ウルキオラは素早く身を捻り、ギーシュの前に立つと、その魔法を片手でかき消した。
「た、助かったよ…」
「失せろ…邪魔だ」
ウルキオラの言葉通りに、ギーシュは奥に避難した。
その直後、ウルキオラの体に衝撃が走った。
以前、片手で受け止めた記憶がある。
エア・ハンマーだ。
間髪入れずに、氷の矢が飛んでくる。
ウルキオラはそれを虚弾で迎え撃った。
氷の矢はバラバラにはじけ飛び、虚弾の余波が、小さい方の襲撃者を襲う。
氷の矢を迎え撃ったので、威力が落ちていたのか、吹き飛ばしはしたが、致命傷には至っていないようだ。

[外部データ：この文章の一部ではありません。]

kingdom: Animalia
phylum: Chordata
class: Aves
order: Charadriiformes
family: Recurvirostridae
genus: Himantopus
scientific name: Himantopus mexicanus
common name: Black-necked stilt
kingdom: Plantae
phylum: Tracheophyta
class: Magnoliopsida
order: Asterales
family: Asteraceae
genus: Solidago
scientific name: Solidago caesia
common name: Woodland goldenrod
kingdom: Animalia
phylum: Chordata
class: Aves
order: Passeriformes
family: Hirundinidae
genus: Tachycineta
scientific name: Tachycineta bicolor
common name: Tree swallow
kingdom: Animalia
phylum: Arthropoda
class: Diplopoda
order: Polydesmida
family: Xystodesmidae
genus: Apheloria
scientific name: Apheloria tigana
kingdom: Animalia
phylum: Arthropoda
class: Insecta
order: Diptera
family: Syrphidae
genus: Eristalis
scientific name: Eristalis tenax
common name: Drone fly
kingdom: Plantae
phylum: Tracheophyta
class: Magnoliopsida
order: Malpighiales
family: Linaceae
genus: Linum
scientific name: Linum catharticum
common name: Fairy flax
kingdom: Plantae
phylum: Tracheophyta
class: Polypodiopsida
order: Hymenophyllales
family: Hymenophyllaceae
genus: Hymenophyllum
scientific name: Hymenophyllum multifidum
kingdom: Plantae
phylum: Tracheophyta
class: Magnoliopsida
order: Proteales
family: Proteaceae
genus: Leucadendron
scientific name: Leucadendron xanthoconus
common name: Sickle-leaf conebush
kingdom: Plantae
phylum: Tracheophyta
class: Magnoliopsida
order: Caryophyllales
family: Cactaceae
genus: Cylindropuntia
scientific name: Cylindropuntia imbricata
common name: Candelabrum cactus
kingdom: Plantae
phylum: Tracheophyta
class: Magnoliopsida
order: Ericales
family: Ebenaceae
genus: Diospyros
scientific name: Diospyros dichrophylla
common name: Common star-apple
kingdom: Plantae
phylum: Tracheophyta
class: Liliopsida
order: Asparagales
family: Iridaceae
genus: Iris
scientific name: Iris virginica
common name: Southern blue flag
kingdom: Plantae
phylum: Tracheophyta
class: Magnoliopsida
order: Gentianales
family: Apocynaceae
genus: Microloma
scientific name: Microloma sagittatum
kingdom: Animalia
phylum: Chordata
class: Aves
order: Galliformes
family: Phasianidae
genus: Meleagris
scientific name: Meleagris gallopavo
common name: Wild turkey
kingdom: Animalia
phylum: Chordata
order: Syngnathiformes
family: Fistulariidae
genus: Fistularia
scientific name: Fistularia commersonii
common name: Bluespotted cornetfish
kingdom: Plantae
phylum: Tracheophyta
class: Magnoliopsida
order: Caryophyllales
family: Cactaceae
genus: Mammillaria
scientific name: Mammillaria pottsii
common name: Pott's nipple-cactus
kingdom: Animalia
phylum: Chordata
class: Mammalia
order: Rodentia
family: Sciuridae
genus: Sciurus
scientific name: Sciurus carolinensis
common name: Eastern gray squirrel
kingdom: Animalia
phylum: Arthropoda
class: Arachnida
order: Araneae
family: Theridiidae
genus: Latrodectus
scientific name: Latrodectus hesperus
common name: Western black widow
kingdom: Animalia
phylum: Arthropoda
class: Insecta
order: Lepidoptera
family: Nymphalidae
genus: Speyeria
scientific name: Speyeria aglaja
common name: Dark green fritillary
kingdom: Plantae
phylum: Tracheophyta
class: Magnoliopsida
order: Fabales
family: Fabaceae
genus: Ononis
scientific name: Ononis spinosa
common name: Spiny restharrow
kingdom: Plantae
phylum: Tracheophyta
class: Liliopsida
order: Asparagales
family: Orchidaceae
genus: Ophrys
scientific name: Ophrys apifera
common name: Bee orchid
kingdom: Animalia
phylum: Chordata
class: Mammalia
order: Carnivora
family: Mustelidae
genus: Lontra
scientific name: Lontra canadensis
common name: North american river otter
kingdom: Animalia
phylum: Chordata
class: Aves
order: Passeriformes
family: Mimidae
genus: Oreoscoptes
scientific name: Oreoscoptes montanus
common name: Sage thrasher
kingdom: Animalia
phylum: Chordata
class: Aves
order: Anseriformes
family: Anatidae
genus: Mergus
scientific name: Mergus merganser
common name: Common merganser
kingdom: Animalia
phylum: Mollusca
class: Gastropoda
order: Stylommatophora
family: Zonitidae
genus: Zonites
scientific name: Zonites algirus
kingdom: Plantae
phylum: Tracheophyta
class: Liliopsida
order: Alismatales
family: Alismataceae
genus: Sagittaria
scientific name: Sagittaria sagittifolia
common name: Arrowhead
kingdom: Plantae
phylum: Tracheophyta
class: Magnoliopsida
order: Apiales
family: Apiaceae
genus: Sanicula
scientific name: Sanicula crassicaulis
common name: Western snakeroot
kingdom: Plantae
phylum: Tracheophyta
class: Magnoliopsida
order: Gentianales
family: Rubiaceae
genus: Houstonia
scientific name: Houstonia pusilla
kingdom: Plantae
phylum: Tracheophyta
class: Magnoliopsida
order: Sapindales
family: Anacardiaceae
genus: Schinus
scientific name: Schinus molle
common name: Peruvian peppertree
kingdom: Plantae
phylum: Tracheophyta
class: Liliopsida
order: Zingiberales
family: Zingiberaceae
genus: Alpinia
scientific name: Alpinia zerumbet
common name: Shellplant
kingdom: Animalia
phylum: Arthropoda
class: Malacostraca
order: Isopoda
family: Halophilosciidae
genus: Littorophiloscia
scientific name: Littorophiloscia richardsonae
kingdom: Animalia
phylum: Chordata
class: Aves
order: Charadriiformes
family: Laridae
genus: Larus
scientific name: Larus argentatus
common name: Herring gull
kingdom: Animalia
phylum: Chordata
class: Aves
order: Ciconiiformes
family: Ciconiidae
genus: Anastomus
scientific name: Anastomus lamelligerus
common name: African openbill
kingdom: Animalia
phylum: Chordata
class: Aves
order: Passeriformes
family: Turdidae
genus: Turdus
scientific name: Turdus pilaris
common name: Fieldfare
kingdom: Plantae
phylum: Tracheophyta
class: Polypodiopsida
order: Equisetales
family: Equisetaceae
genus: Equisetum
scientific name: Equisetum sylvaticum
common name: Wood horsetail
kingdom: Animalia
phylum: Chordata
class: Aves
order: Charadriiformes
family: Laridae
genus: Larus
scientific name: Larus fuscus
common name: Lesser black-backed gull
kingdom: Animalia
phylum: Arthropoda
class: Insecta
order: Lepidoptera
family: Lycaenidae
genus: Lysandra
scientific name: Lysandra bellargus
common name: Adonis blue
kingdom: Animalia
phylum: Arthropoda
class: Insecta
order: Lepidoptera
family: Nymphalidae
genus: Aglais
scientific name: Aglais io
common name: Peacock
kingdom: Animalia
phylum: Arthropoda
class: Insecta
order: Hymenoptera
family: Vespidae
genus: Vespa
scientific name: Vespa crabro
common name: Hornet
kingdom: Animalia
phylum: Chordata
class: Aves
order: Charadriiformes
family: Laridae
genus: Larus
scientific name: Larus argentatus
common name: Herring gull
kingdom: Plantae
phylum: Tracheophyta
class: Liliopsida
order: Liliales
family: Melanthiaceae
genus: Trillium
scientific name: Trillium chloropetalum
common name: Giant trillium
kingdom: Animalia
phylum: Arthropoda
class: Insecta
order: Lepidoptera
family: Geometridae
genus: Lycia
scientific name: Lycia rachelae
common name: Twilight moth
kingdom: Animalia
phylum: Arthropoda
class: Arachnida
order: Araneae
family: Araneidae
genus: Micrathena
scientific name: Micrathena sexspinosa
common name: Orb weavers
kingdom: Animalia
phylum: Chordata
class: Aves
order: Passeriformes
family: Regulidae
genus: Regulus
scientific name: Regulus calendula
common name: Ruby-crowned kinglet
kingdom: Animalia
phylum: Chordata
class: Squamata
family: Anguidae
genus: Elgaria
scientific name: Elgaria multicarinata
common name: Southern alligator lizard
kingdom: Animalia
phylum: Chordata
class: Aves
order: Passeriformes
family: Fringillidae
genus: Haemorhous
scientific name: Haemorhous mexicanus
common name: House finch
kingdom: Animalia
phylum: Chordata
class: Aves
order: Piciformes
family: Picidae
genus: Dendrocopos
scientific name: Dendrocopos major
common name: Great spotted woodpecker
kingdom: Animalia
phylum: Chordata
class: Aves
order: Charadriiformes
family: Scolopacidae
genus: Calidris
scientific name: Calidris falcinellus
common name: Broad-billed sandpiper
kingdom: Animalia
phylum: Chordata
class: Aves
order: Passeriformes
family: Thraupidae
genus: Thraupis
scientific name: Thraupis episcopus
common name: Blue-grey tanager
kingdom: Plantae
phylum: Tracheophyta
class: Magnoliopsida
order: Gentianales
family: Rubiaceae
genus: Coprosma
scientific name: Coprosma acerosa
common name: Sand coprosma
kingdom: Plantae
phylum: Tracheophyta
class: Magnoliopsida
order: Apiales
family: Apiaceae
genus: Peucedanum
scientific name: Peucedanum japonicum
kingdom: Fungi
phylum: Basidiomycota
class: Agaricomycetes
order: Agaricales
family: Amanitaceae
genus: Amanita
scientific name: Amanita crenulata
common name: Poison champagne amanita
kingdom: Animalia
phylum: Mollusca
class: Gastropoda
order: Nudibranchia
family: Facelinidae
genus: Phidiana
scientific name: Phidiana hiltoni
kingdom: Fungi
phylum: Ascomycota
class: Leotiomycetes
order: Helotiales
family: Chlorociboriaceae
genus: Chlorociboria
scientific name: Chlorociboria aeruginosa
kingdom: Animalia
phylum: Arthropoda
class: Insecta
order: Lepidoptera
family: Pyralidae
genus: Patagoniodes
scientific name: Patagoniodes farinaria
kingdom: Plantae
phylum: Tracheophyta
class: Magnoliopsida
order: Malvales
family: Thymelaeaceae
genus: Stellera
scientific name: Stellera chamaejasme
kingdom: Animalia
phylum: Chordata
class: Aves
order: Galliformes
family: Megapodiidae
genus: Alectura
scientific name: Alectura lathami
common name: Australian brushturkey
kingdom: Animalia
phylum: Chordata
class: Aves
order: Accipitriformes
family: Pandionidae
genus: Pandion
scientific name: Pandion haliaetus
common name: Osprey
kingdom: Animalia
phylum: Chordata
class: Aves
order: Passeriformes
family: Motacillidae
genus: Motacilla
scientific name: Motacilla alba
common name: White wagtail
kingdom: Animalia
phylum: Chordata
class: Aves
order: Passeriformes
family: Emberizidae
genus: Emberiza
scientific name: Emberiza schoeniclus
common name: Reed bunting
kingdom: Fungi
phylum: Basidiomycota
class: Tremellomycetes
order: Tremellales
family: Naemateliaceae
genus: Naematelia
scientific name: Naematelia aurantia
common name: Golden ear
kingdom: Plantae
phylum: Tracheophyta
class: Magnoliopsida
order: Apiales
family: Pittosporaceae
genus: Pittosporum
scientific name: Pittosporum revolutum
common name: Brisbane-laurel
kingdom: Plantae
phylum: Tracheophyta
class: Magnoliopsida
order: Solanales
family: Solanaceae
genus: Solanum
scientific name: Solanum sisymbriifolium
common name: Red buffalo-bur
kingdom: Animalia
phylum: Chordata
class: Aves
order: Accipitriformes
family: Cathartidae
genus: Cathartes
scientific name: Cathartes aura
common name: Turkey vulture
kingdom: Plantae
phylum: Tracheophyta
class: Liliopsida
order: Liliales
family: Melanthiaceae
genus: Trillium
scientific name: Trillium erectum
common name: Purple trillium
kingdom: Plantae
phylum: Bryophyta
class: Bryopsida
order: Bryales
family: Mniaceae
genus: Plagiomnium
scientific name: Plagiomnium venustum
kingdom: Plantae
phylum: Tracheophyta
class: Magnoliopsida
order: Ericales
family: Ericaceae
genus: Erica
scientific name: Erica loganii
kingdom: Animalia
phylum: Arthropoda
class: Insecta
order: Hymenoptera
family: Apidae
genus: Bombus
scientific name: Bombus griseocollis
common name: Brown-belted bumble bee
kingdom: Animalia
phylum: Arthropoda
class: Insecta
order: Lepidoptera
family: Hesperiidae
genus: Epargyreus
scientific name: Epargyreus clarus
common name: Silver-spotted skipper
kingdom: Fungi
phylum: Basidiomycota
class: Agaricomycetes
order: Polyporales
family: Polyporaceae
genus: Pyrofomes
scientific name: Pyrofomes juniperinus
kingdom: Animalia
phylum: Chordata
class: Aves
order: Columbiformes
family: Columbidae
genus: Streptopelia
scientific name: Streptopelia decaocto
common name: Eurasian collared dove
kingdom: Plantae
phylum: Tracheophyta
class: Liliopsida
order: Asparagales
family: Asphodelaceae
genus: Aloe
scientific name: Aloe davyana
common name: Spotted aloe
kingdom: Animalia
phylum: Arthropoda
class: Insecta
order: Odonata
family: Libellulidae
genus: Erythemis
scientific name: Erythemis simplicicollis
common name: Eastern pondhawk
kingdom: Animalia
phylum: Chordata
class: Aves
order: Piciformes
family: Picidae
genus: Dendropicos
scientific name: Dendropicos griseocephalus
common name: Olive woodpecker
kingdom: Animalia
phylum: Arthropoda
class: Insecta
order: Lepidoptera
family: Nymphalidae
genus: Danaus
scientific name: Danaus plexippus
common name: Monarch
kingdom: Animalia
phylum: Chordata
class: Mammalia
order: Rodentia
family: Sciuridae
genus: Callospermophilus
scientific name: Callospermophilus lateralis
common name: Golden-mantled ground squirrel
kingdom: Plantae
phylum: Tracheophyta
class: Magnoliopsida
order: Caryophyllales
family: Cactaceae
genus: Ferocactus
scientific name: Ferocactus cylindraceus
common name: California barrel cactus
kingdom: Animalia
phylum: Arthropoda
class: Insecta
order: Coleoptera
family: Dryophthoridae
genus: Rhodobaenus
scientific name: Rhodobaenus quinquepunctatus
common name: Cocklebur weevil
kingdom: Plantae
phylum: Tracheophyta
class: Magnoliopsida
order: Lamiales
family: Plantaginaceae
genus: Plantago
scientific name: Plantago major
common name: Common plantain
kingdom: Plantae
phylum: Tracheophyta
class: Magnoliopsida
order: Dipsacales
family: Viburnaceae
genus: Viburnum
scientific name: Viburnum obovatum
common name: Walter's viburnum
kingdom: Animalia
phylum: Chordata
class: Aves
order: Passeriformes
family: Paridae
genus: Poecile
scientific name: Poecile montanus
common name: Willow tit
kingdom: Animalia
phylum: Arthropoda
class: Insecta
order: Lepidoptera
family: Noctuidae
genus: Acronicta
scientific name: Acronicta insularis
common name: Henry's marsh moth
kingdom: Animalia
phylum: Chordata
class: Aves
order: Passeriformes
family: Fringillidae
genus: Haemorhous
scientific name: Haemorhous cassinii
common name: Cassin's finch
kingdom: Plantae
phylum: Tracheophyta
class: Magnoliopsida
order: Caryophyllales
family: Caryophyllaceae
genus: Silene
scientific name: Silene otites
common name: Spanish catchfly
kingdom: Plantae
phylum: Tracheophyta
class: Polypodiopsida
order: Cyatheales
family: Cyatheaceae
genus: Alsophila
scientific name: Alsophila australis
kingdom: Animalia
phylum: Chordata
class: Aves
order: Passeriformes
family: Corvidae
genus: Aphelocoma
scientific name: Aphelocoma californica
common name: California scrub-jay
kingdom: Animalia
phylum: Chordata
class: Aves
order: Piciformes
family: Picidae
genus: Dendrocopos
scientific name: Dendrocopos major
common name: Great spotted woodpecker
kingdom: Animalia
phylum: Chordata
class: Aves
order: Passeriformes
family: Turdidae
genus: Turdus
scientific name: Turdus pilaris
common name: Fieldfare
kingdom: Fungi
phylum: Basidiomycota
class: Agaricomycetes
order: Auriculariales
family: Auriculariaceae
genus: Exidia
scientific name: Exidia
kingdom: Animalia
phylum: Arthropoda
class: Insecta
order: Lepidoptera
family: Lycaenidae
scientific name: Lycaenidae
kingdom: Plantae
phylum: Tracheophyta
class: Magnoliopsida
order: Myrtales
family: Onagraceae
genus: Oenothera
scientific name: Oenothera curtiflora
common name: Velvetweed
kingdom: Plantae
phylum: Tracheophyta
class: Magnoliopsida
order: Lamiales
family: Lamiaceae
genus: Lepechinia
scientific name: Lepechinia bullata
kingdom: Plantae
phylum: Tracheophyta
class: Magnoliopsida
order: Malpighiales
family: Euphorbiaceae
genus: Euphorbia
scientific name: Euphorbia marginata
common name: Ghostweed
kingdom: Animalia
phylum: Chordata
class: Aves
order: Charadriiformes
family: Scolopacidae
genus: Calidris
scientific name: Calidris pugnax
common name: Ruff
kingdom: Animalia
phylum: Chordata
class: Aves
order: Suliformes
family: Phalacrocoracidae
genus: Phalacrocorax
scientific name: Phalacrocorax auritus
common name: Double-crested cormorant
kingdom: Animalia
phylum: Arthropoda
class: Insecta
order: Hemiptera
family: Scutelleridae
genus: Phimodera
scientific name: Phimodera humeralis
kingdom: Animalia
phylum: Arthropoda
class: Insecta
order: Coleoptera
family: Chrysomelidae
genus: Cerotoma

背の高い方のメイジが、ウルキオラの場所めがけて巨大な火の玉を放ってきた。
ウルキオラはそれを右手で受け止め、握りつぶした。
黒い煙が、ウルキオラの周りを覆った。
ウルキオラは響転で素早く移動した。
小さい方の襲撃者は、既に体制を立て直し、呪文の詠唱を始めている。
ウルキオラが決着をつけようと虚閃を放とうとした瞬間、ウルキオラと襲撃者達の間の空間が爆発した。
この魔法は……、ルイズか?
「ウルキオラをいじめないでーーーーーッ!」
ルイズの絶叫が月夜に響く。
ウルキオラは目を見開いた。
ルイズは自分を助けようとしたのか?
寝ていたというのに…。
微笑する。
馬鹿な奴だ…俺が負ける訳がないだろう。
ウルキオラは襲撃者に向き直る。
人間にしてはなかなかやる。
一人一人の力は大したことないが、連携がうまく取れている。
だが、大したことではない。
響転で襲撃者との距離を詰めようとしたその瞬間……。
二人組がぴたりと動きを止めていた。
ルイズの絶叫で、何かの気づいたらしい。
それからばっと被ったフードを取り払った。
月明かりに現れた顔は……、
「キュルケ!タバサ!」
邪魔と傍観しかしていなかったギーシュが叫ぶ。
「お前たちか」
ウルキオラは襲撃者の正体に、戦いの意欲を削がれてしまった。
「あなたたちなの?どうしてこんなとこにいるのよ!」
キュルケも驚いたように叫んだ。